Reproduce the lines below, substituting "division" for "phylum" wherever it occurs and leaving everything else unchanged. Omit the pictures from your answer.

*** Entries supplied ***

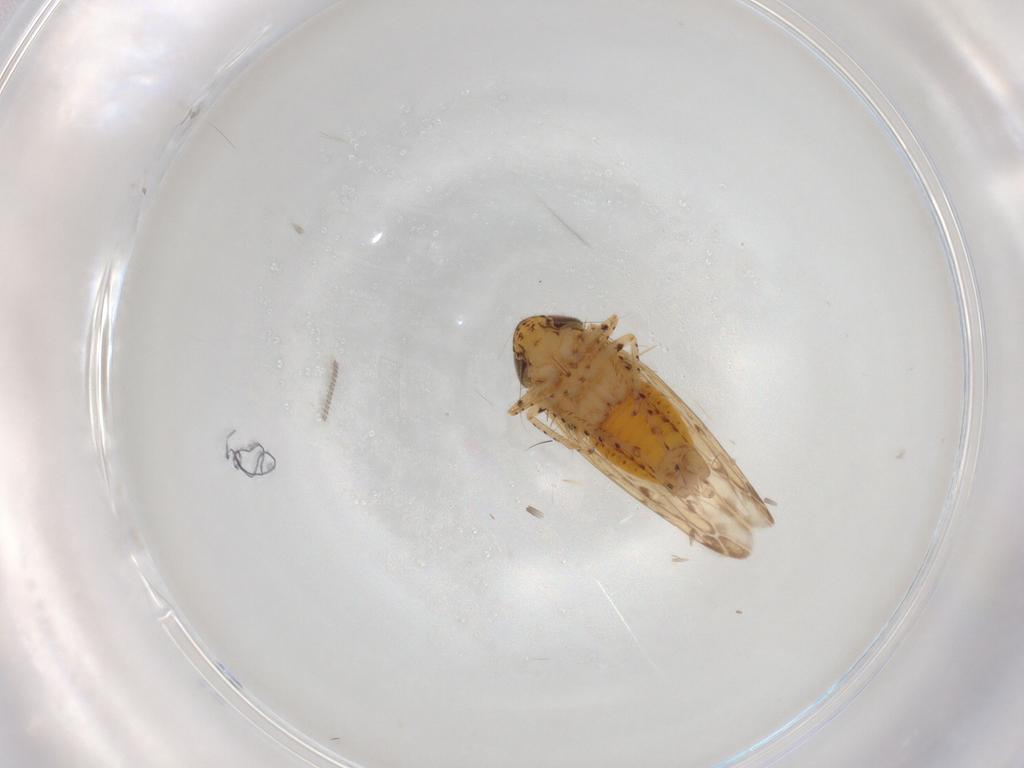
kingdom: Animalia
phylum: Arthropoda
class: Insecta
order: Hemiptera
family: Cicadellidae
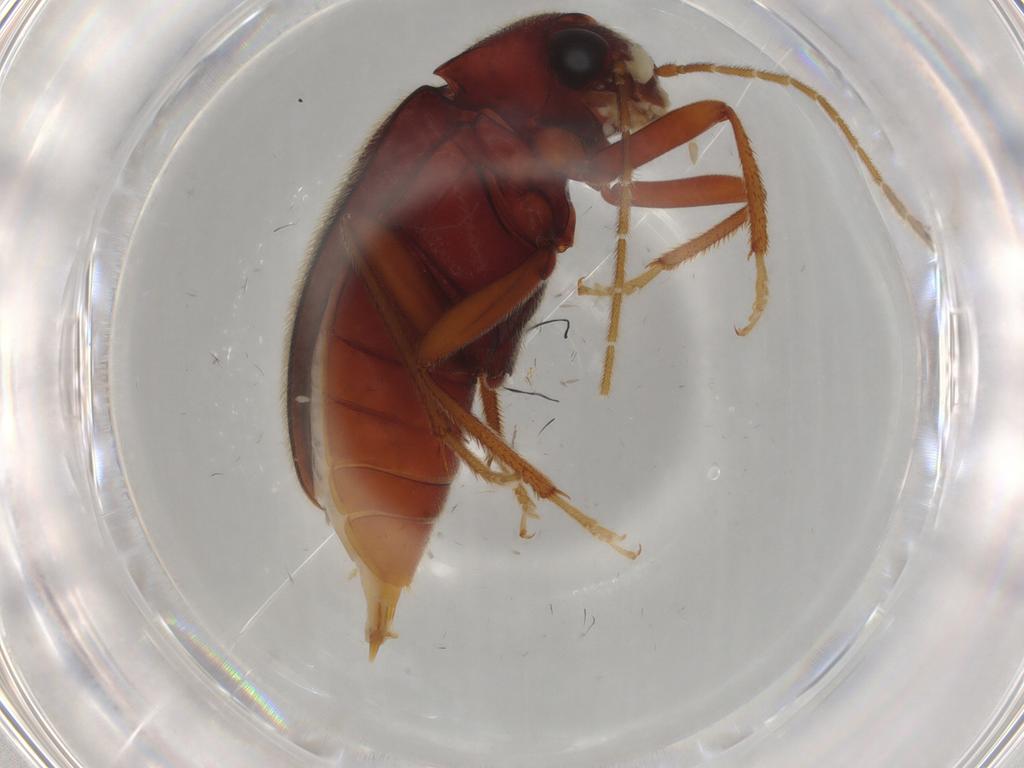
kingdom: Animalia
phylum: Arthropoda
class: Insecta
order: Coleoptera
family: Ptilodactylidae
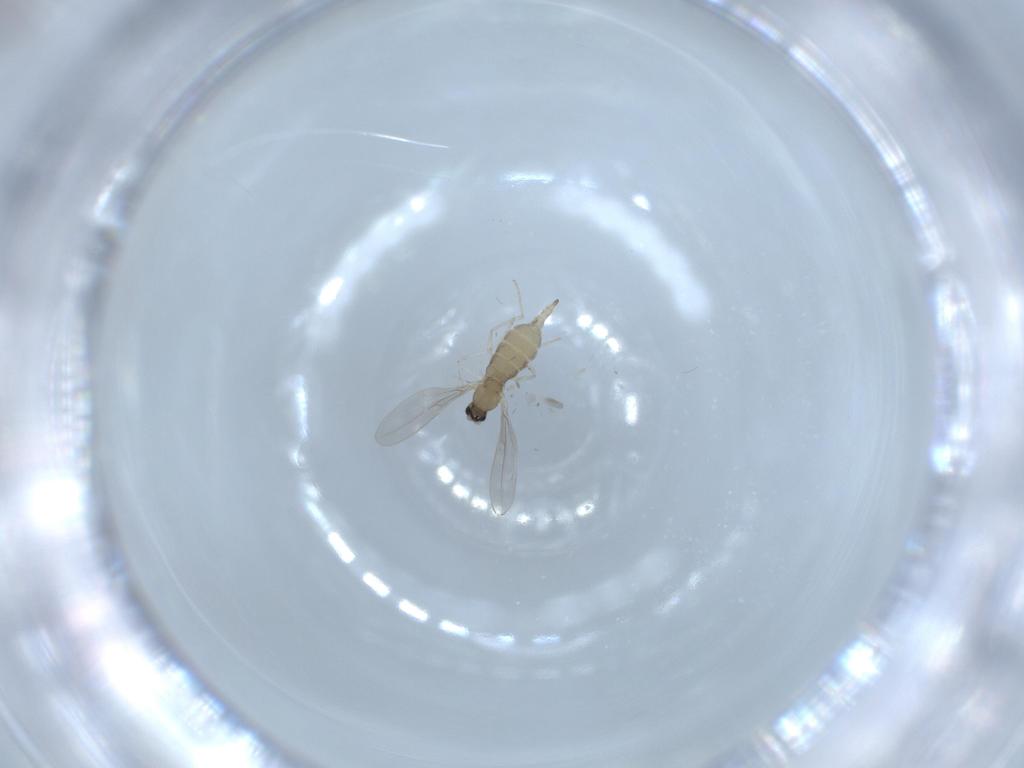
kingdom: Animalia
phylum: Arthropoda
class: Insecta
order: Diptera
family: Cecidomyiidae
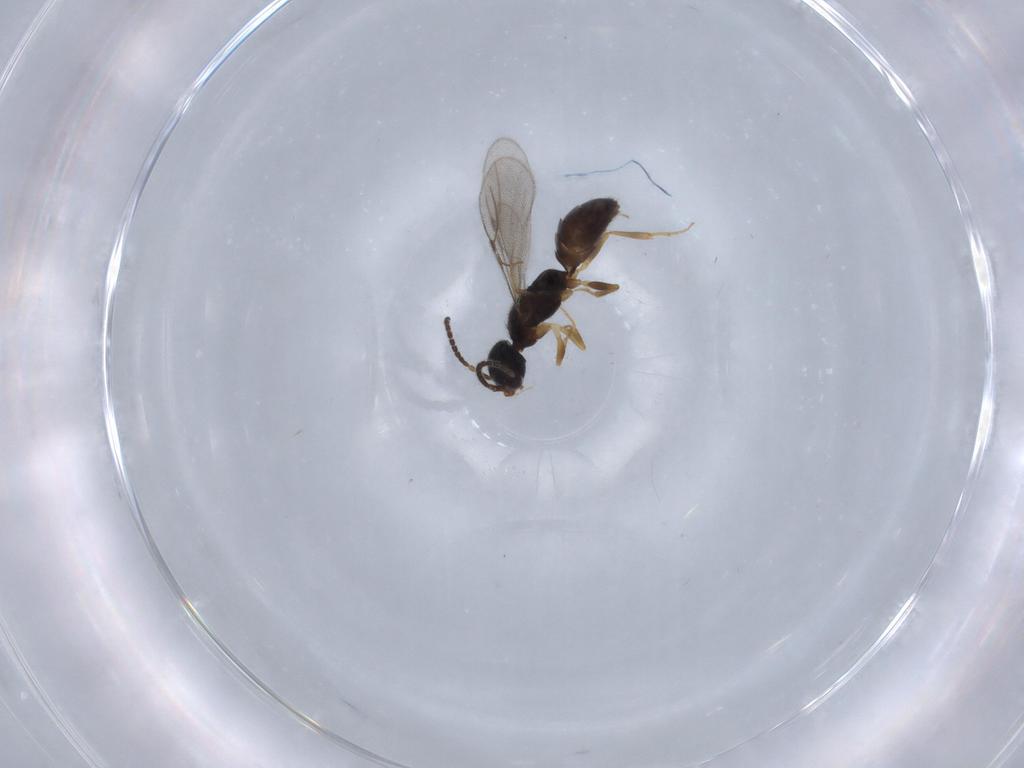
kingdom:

***

**Task result**
kingdom: Animalia
division: Arthropoda
class: Insecta
order: Hemiptera
family: Cicadellidae
kingdom: Animalia
division: Arthropoda
class: Insecta
order: Coleoptera
family: Ptilodactylidae
kingdom: Animalia
division: Arthropoda
class: Insecta
order: Diptera
family: Cecidomyiidae
kingdom:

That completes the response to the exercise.